* [Fragmento dado]:
+-------+

Algunas polis solitarias —Lesbos, Quíos, Samos (antes de su sublevación contra
Atenas en el año 440)— gozaban de autonomía en sus asuntos internos, hasta el
punto de que en las mismas podía existir un régimen oligárquico. En la mayoría
de las otras ciudades aliadas, los atenienses instauraban el orden político que
les convenía. Como ya sabemos, los atenienses se orientaban, al hacerlo, hacia
los elementos democráticos que, por lo menos al principio, los apoyaban
incondicionalmente.
Por
causas bien comprensibles, los partidarios de la oligarquía eran abiertamente
hostiles a Atenas, al régimen político que se había afianzado allí y a la Liga
ateniense. Sus simpatías estaban íntegramente del lado de Esparta y de la
confederación del Peloponeso, con cuya ayuda pensaban restablecer la
independencia de sus respectivas polis. Es muy significativo que Esparta
saliera invariablemente contra Atenas bajo la consigna de «liberar a las
ciudades griegas del despotismo ateniense». Resulta así que la lucha entre las
agrupaciones democráticas y oligárquicas de que estaba penetrada la vida
política de todas las polis griegas se había manifestado también, de modo bien
definido, en las relaciones entre las uniones de dichas polis. La totalidad del
mundo helénico quedó escindido en dos campos hostiles, y en toda ciudad griega,
al margen de la unión de que formaba parte, los demócratas se orientaban hacia
Atenas, al tiempo que los oligarcas lo hacían hacia Esparta.
En
cada caso en que los atenienses no abrigaban plena seguridad sobre la solidez
de su influencia sobre tal o cual de las ciudades aliadas, la colocaban bajo su
directo control administrativo. Además de los embajadores extraordinarios,
investidos de plenos poderes, en las fuentes de que disponemos se hace mención
de unos arcontes atenienses con sede en las ciudades aliadas, sin funciones
definidas. Evidentemente, se trataba de gobernantes sui generis de esas
ciudades.

+-------+

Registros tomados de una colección
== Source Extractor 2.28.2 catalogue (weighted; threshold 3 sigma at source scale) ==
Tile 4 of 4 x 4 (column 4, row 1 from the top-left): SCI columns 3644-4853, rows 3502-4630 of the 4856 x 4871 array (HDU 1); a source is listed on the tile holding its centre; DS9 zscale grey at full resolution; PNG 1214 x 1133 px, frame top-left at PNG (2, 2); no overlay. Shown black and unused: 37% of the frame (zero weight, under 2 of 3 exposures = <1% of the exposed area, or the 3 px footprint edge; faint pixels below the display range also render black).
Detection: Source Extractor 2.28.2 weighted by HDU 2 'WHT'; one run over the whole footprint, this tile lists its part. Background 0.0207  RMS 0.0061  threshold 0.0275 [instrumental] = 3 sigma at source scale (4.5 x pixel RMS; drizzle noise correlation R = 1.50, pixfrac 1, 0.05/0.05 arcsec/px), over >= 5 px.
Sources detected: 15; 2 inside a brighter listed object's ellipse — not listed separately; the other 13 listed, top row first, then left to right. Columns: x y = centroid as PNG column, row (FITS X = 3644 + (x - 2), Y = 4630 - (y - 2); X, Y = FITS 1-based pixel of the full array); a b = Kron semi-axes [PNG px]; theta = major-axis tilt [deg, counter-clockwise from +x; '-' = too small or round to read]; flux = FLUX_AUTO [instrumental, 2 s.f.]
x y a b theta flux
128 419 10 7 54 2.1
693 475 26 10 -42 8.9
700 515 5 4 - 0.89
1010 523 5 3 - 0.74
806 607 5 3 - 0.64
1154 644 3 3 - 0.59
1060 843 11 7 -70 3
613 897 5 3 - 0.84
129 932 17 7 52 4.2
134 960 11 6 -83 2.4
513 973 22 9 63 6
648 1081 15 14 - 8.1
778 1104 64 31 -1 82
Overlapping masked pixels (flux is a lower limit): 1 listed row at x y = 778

+-------+

* [Tareas requeridas]:
**1.** Reescribe en forma de lista breve el párrafo del fragmento sobre la Liga ateniense que empieza con «Algunas polis solitarias», conservando sus datos principales.
**2.** En los registros, sustituye "catalogue" por "catalog" en todo lo que va desde el comienzo hasta la línea que contiene "Detection: Source Extractor", ambos extremos incluidos. Reproduce solo esas líneas y no cambies nada más.

* [Resultados por tarea]:
**1.**
- Algunas polis, como Lesbos, Quíos y Samos (esta última antes de sublevarse contra Atenas en el año 440), tenían autonomía en sus asuntos internos y hasta podían tener un régimen oligárquico.
- En la mayoría de las demás ciudades aliadas, los atenienses instauraban el orden político que les convenía.
- Para ello se orientaban hacia los elementos democráticos, que al menos al principio los apoyaban incondicionalmente.

**2.**
== Source Extractor 2.28.2 catalog (weighted; threshold 3 sigma at source scale) ==
Tile 4 of 4 x 4 (column 4, row 1 from the top-left): SCI columns 3644-4853, rows 3502-4630 of the 4856 x 4871 array (HDU 1); a source is listed on the tile holding its centre; DS9 zscale grey at full resolution; PNG 1214 x 1133 px, frame top-left at PNG (2, 2); no overlay. Shown black and unused: 37% of the frame (zero weight, under 2 of 3 exposures = <1% of the exposed area, or the 3 px footprint edge; faint pixels below the display range also render black).
Detection: Source Extractor 2.28.2 weighted by HDU 2 'WHT'; one run over the whole footprint, this tile lists its part. Background 0.0207  RMS 0.0061  threshold 0.0275 [instrumental] = 3 sigma at source scale (4.5 x pixel RMS; drizzle noise correlation R = 1.50, pixfrac 1, 0.05/0.05 arcsec/px), over >= 5 px.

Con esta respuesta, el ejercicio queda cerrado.